Where is AI heading?
His critique of materialism isn't hard to agree with. Materialism does posit, ultimately, mathematical abstractions at the bottom of everything and ignores consciousness. But Kastrup's idealism--as expressed in that article--fares no better in that it posits consciousness as fundamental as a solution to ignoring it, but with no real insight into how it interacts with or why it's necessary to interact with matter in order to produce human experience. Or why human experience, which is the origin of the concept of "consciousness", is so special such that this concept turns out to the most fundamental map of the big picture. So, we're left without the only pieces of the puzzle that actually matter.

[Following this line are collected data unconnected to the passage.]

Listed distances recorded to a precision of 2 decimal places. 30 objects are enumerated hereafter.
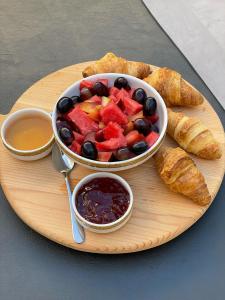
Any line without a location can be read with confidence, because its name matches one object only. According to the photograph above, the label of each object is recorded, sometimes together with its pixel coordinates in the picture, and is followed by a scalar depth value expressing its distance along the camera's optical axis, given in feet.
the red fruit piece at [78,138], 4.00
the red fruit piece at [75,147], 3.95
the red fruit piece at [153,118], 4.22
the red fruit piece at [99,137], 3.99
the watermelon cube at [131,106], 4.13
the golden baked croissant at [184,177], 3.88
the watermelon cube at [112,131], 3.92
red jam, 3.68
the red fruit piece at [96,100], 4.22
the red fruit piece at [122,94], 4.20
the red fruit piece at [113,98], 4.16
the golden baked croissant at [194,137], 4.18
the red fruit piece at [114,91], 4.30
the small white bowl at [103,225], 3.60
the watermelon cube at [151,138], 3.98
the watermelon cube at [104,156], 3.88
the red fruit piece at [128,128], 4.03
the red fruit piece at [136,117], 4.12
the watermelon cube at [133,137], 3.94
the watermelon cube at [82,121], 4.05
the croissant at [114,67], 4.76
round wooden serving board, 3.75
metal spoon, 3.84
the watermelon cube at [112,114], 3.99
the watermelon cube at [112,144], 3.87
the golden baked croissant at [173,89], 4.55
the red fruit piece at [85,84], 4.37
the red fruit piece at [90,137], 3.99
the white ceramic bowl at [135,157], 3.83
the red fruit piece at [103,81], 4.45
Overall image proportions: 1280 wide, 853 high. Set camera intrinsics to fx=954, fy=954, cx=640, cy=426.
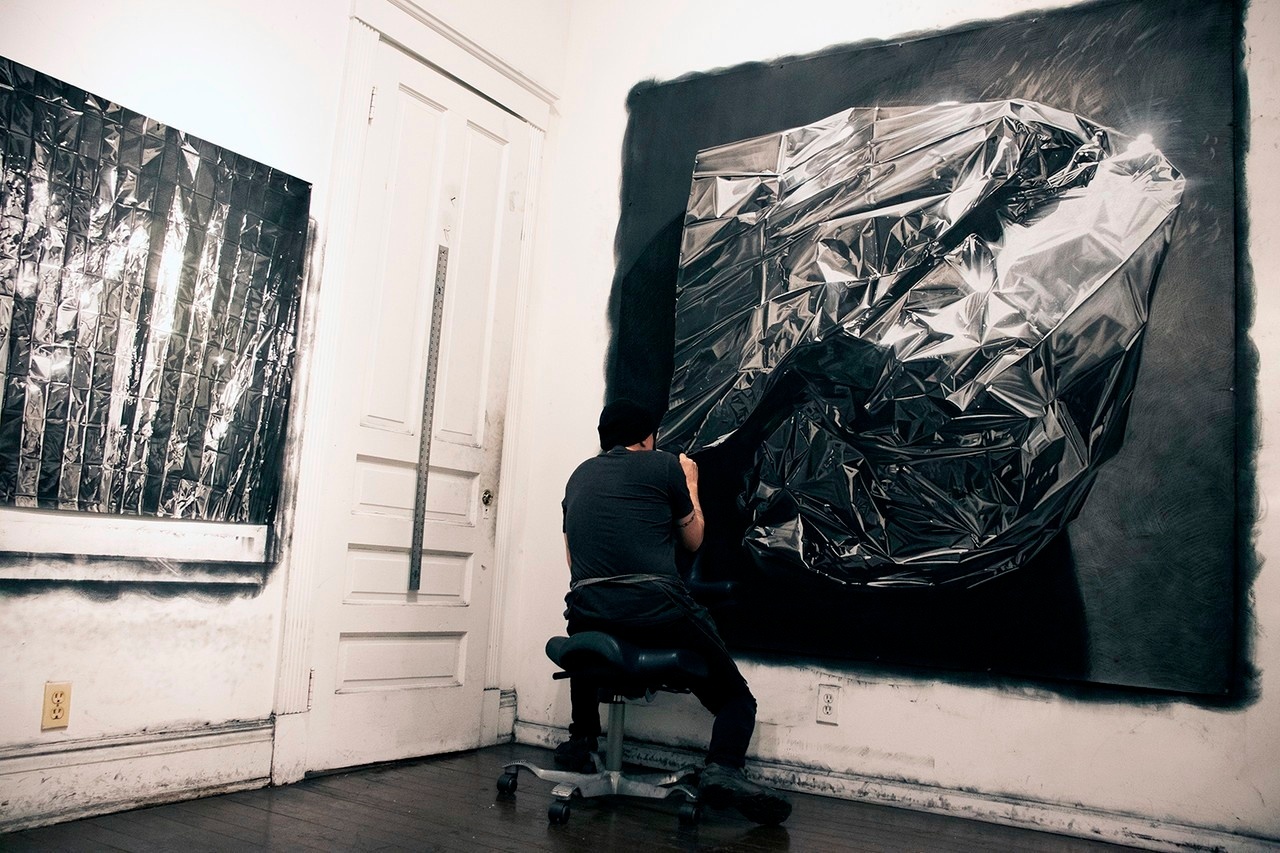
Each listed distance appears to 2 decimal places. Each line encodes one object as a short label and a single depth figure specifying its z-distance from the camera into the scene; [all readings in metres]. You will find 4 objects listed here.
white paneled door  2.92
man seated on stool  2.51
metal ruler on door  3.13
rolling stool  2.44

And necessarily so. Language is built for us to navigate and create physical, psychological, and social realities, not to express "fundamental reality", which is just that which is posited to be beyond the contexts in which linguistic meaning has practical consequence. So, we can run the discomfiting materialist script or the more comforting idealism script and pretend that they refer to something out there, but functionally the only difference between them is the emotional cadence. Linguistic relevance simply disappates into nothingness at the boundaries of such fundamental abstraction. Materially, we get symbolic mathematical interactions that don't refer directly to any observable phenomenon (i.e. empty abstractions that create holes for objective physical realities like the Higg's Boson to slot into) vs mentally, we get "fundamental consciousness" (an empty abstraction that creates a hole for the subjective mental reality of human experience to slot into).

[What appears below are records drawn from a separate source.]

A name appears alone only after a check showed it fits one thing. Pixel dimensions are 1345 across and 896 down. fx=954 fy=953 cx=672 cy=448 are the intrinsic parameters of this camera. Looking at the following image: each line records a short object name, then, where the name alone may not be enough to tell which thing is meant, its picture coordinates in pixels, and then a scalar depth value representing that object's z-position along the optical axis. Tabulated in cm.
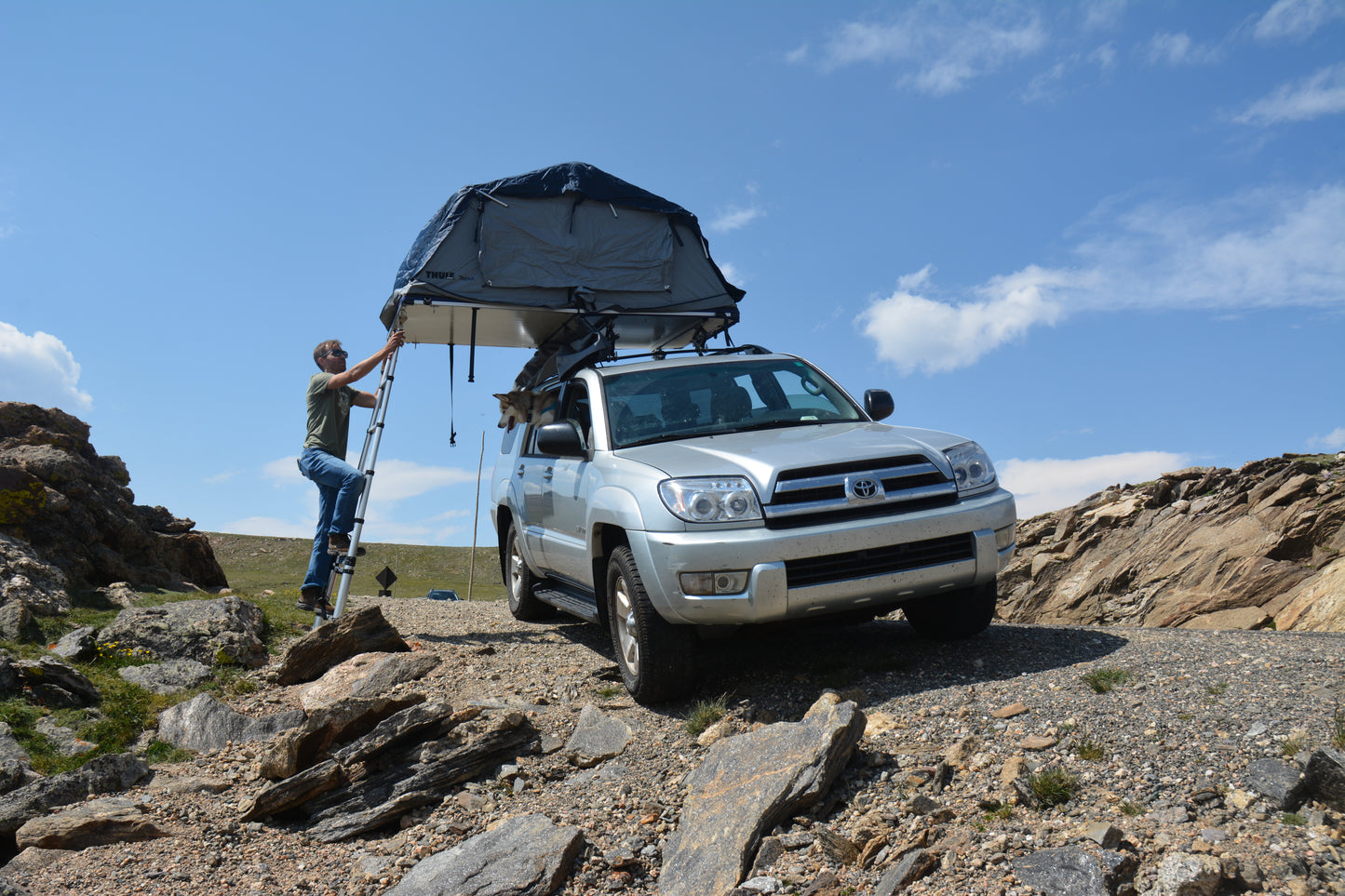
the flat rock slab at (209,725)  637
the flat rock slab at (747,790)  398
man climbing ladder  920
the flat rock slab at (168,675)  732
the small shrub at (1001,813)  382
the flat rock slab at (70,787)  503
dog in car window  808
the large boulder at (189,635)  790
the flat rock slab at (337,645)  761
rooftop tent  934
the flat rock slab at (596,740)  522
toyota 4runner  510
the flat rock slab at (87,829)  477
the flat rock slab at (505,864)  409
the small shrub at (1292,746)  393
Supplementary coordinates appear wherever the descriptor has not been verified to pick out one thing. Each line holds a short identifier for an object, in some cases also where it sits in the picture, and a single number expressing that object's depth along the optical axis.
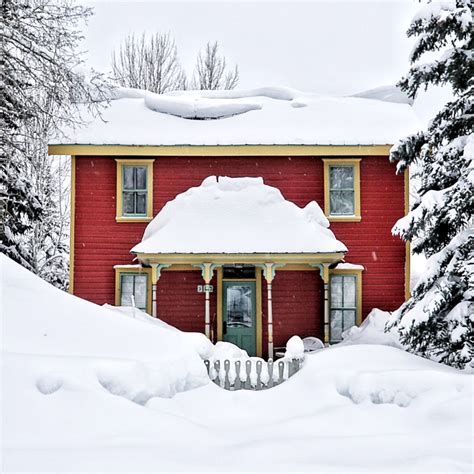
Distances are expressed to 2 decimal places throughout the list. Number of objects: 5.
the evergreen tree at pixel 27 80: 12.48
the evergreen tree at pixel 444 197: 9.81
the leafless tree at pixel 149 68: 35.50
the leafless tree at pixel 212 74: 37.34
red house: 16.78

Neither script solves any problem nor points to any actionable goal. It just adds another linguistic patina to our already overburdened social consciousness. Take them or leave them, materialism and idealism boil down to the same thing, fruitless stories aimed at elevating their storytellers into something they're not nor ever can be, i.e. vessels of wisdom that point to anything of actual significance beyond scientific progress and lived human experience. These are the true limits of our objective and subjective worlds and an admission of such is necessary for the development of any intellectually honest metaphysical position.